Last year, about 8,000 caregivers did so, up 15 per cent from 2013, says Mr Kelvin Lim, AIC's chief of senior support and carer services development division.
He adds that more than 200 courses are offered each year, and the topics covered range from day-to-day care and clinical skills, such as tube feeding, to communication skills and self-care.
While the cost of the CTG-approved courses ranges from $50 to more than $200, at least 80 per cent of them cost $200 or less and caregivers need only pay the $10 co-payment for these courses.
Such courses are very useful and some caregivers willingly pay for the course without taking up the grant, says Ms Lee.
At SCCL, about half of the course attendees do not use the grant.
"Some find it challenging to use the grant because the care recipient has to sign on it," she says.
"Their thinking is, 'How am I going to tell my father (or mother) that he's causing me stress?' "
Some caregivers do not attend courses simply because they have no time. SCCL is looking into getting trainers to go to caregivers' homes to conduct teaching sessions, says Ms Lee.
SUPPORT GROUPS
Another avenue for caregivers to manage their stress is to be part of a support group.
"As a caregiver, you tend to unintentionally cut off your social support... and you start to find that you're very closed up," says Ms Lee.
Some may feel that their care recipient is giving them more trouble compared to other care recipients.
"Sometimes, hearing about how others solve their issues can help you solve yours," says Ms Lee.
While Ms Tay is not part of a caregiver support group, she is keenly aware of the need to keep her spirits up in order to handle her caregiving duties well. This is especially as she has had to make sacrifices to accommodate her caregiving duties.
"This year, I have had to cancel three trips. I feel sorry for myself," she says.
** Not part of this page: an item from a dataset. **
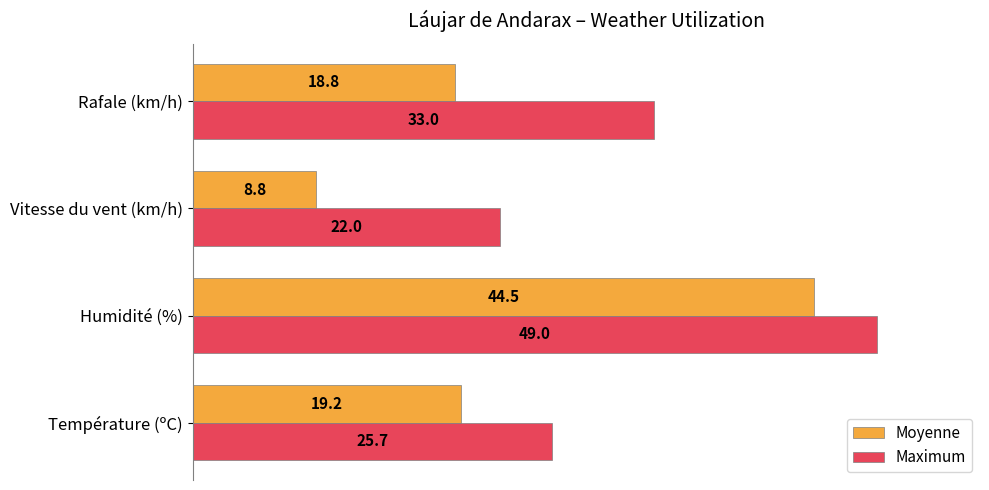

What are all the series names shown in the legend?

Moyenne, Maximum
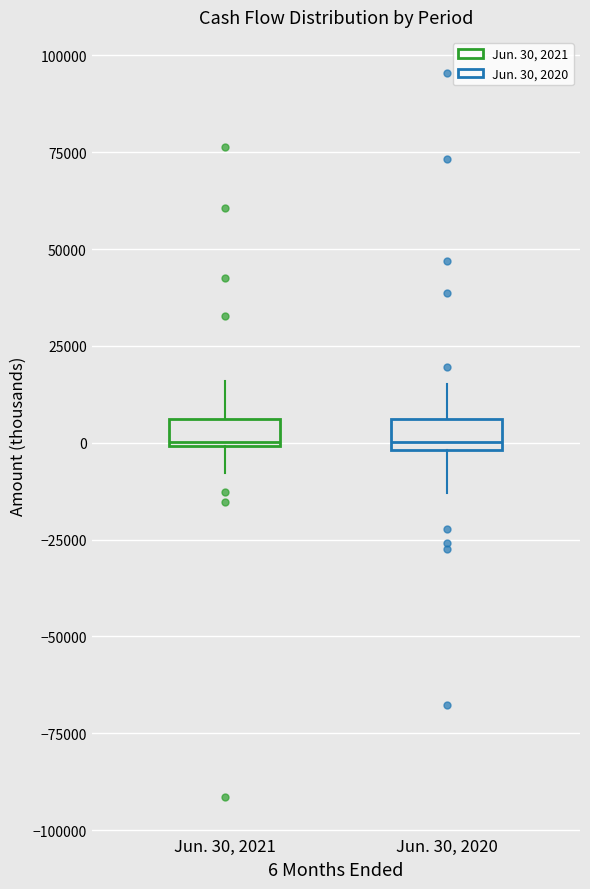

Where is the lower edge of the box for Jun. 30, 2021 on the y-axis? The values are not printed on the chart, so give them approximately, as read against the axis.

0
She stays positive by connecting with friends at church, in particular, a fellow caregiver. She also tries to eat well and exercise.
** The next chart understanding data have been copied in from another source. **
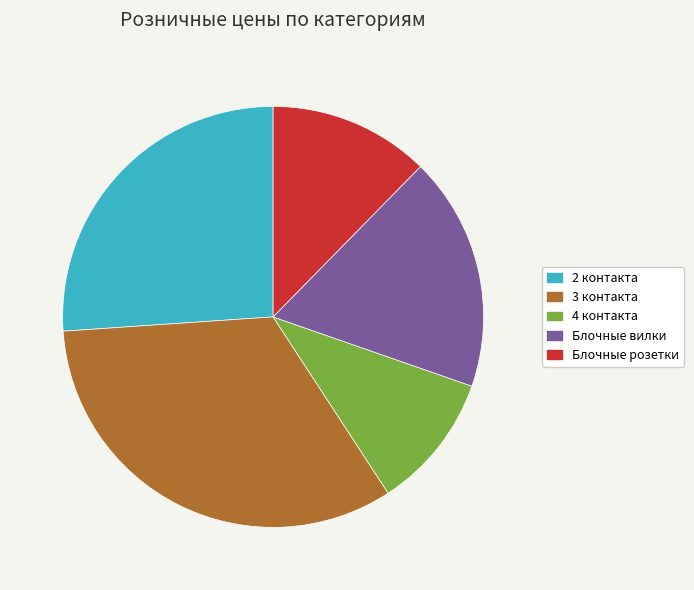

Which category has the smallest portion of the pie?

4 контакта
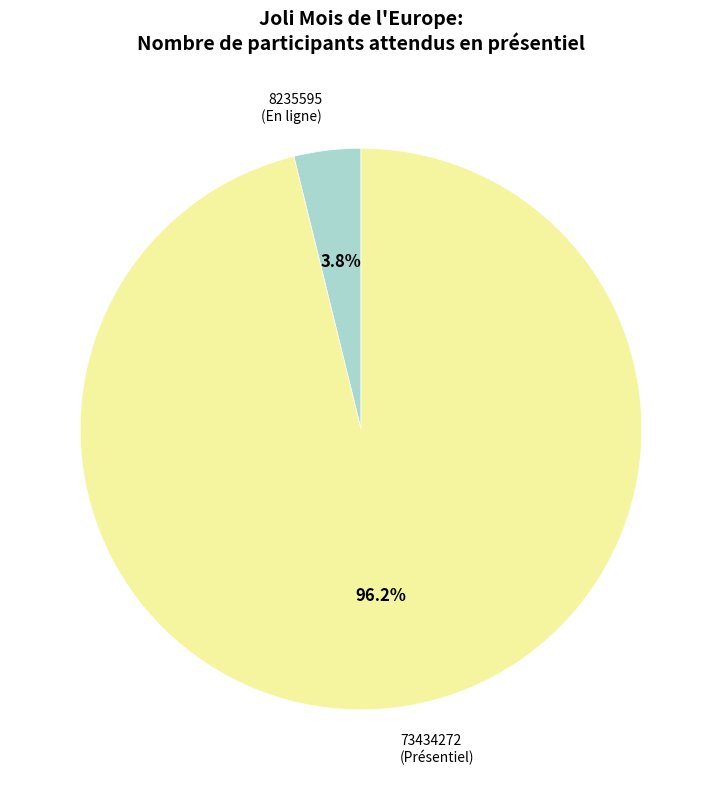

Count the number of slices in the pie.

2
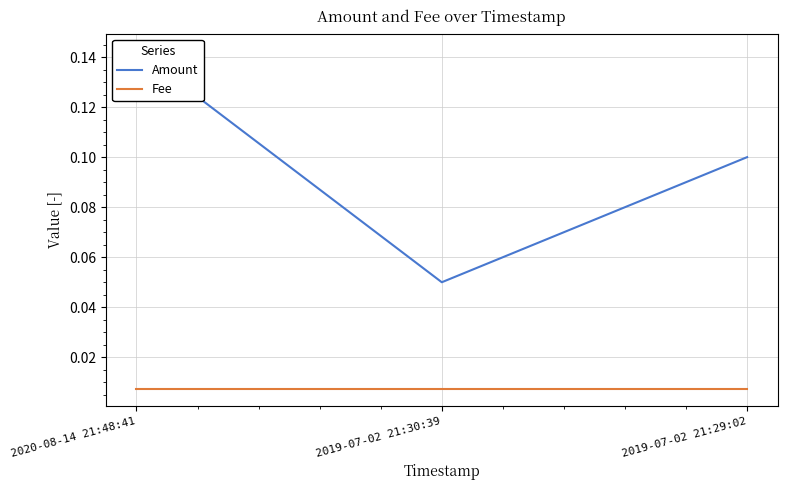

Which label corresponds to the smallest value in the chart?

2020-08-14 21:48:41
It helps to share with people who can understand your caregiving journey and stresses, says Ms Lee, who is also a caregiver. Some years back, she was so stressed when faced with her mother's condition that she felt the urge to close down a business she was running and leave the country again.
"I was travelling 90 per cent of the time for 20 years as the head of audit for a multinational corporation. That was less stressful," she says.
She and her family took some time to accept her mother's dementia, which was diagnosed in 2010.
"She would suddenly say she doesn't know what to wear, or how to dress up, among other things. As a caregiver, you grieve over what's happening to the loved one who used to be dynamic," says Ms Lee.
Many caregivers feel lost as they are going through many emotional challenges, she adds.
"We tell them, the first thing is to care for yourself. If you don't care for yourself, how do you care for someone else?"
She advises those who are not yet caregivers to prepare for it.
"Anyone who is ageing will need a caregiver sooner or later... We believe that the more you prepare yourself, the easier it is for you to do caregiving," says Ms Lee.
"We want people to celebrate the caregiving journey... Just enjoy whatever time you have left so that you don't have any regrets."
Correction note: The article has been edited to say that half of the 50 places at Special Students Care Centre have been filled.